Sucre ist ein krasser Kontrast zu Potosí, wird die Stadt doch häufig als die schönste des Landes bezeichnet. Für Sara kein unbekanntes Pflaster, sie war vor ein paar Jahren hier im Sprachaufenthalt und erkennt einige Ecken wieder. Die Tage dort entwickeln wir unserer Routine. Mittagessen auf dem lokalen Markt, wo man für Fr. 1.50 satt wird, danach runter zur Saft Abteilung, wo es frische Fruchtsäfte zu unschlagbaren Preisen gibt, gefolgt von flanieren in der hübschen weissen Stadt, einem guten Kaffee im Stammlokal und Abends gönnen wir uns internationales essen wie Pizza oder ähnliches, denn auch dieses Angebot ist gross und lecker. Wir treffen alte Bekannte, denen wir auf der Reise begegnet sind oder die wir aus der Schweiz kennen und geniessen die Gemeinschaft. Die Tage vergehen im Fluge und wir sind bald wieder auf den verkehrsarmen Strassen unterwegs. Den Abstecher in den Osten lassen wir aufgrund der Regenzeit weg, den in den tieferen Lagen des Landes scheint es ausgiebig zu regnen, darauf haben wir wenig Lust.
Die nächste Stadt ruft, Cochabamba. Wir verbringen eine Nacht an einem kleinen See in den Hügeln. In der Zwischenzeit sind unsere Bedenken bezüglich Wildcampen in Bolivien längst verflogen, unsere Erfahrungen sind unproblematisch. Leider entkommen wir dem Regen nicht komplett und so sehen wir wenig von Cochabamba. An dieser Stelle ein Hoch auf Einkaufszentren, sie haben uns schon häufig vor Regen (oder Hitze) bewahrt. Highlight in Cochabamba ist der kleine Camping, wo wir übernachten dürfen. Ein Designerhaus inklusive Aussendusche, fast wie im Luxushotel. Auch diese Stadt liegt immer noch auf schlappen 2500müM. Tiefer werden wir auch nicht mehr sein in diesem Land, im Gegenteil, am nächsten Tag bringen wir wieder Höhenmeter hinter uns, und nicht wenige. Das braucht natürlich nicht wenig Benzin und an dieses zu gelangen ist nicht ganz ohne.
In Bolivien wird der Treibstoff stark subventioniert vom Staat und es gibt zwei Preiskategorien, für Einheimische und Ausländer. Dabei ist der Preis für Ausländer fast 3-fach höher. Will man als Ausländer tanken, muss man sich mit Ausweis und Autonummer registrieren, so die Theorie. Die praktische Anwendung erfordert etwas Verhandlungsgeschick und Glück. Manchmal wird man direkt abgewiesen mit der Begründung, dass man Ausländer nicht bedient, wahrscheinlich weil ihnen der administrative Aufwand zu gross ist. Manchmal wollten sie irgend ein Dokument, wir wissen bis heute nicht was, also weiterfahren. Die beste Lösung, kleinere Tankstellen ohne Videoüberwachung, eine Tankfüllung ohne Quittung verlangen und den Preis verhandeln. So kann der Tankwart den Überschuss in die eigene Tasche stecken und wir kriegen einen tieferen Preis, win win für beide. Besser also nicht mit dem letzten Tropfen Benzin zur Tankstelle fahren, den man weiss nie obs klappt. Zusätzlich muss man damit rechnen, dass vielleicht gar kein Kraftstoff mehr vorhanden ist oder gerade der Strom fehlt, alles möglich.
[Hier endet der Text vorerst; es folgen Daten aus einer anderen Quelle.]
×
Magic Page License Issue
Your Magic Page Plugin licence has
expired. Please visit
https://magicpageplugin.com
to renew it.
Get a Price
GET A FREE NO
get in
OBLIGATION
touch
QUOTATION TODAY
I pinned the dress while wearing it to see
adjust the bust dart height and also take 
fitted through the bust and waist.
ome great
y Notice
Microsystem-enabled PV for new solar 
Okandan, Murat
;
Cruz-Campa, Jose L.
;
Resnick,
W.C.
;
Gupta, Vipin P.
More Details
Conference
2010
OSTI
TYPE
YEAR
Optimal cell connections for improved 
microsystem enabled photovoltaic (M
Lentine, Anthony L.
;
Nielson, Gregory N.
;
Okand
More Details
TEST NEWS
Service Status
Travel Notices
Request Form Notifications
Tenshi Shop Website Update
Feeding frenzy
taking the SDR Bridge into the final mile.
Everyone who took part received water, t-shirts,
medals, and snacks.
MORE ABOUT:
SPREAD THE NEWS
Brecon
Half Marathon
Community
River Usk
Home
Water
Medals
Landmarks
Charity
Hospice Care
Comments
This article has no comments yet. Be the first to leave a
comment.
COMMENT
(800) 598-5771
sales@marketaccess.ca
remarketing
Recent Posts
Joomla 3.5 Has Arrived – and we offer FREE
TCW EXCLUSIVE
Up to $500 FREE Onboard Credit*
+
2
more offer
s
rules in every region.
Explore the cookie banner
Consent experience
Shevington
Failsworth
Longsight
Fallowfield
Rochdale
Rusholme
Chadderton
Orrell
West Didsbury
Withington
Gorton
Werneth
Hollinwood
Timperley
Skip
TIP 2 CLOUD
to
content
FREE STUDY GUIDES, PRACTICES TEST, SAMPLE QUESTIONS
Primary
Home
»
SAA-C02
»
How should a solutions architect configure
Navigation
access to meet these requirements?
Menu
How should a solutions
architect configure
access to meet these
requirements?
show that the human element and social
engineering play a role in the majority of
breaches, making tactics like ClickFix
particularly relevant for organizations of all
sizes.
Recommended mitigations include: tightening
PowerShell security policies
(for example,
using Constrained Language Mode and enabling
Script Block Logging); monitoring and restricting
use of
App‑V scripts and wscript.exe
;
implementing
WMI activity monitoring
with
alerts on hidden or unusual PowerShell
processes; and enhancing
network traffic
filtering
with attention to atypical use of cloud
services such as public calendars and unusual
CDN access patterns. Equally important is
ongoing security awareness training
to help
Zurück auf der Strasse erreichen wir die Hochebene, wo sich auch La Paz befindet. Unterwegs wundern wir uns über die vielen Strassenhunde. Nicht grundsätzlich deren Existenz, aber wo sie sich befinden. Fern ab von jeglicher Zivilisation und immer der Hauptstrasse entlang. Den Grund erfahren wir später. Anscheinend gilt es als "gute Tat", wenn man Hunde füttert und deshalb werfen viele Autofahrer Essensreste aus dem Fenster, ganz zur Freude der Streuner. In dieser besagten Ebene, dem Altiplano, wird die Landschaft eintönig und langweilig, es ist kaum Vegetation vorhanden. Ein Schreckmoment erleben wir, als uns grosse Pneufetzen eines Lastwagens entgegenfliegen, nachdem diesem ein Reifen zerplatzt. Zum Glück prallen sie an die Stossstange und nicht die Scheibe, aber es knallt ziemlich heftig und die Abdeckung ist nun etwas wackliger. Gegen Abend erreichen wir ein Dorf, wo wir mitten auf dem Dorfplatz nächtigen. Kein Problem für die Einheimischen, wir werden freundlich begrüsst, man hält ein Schwätzchen, gönnt uns die Ruhe. Das Dorf ist von Aymaras bewohnt, eine indigenes Volk welches im Altiplano zuhause ist und ca. 25% der Bevölkerung ausmacht. In Bolivien gehören 50% der Bevölkerung indigenen Gruppen an, den zweiten grossen Anteil machen die Quechua aus.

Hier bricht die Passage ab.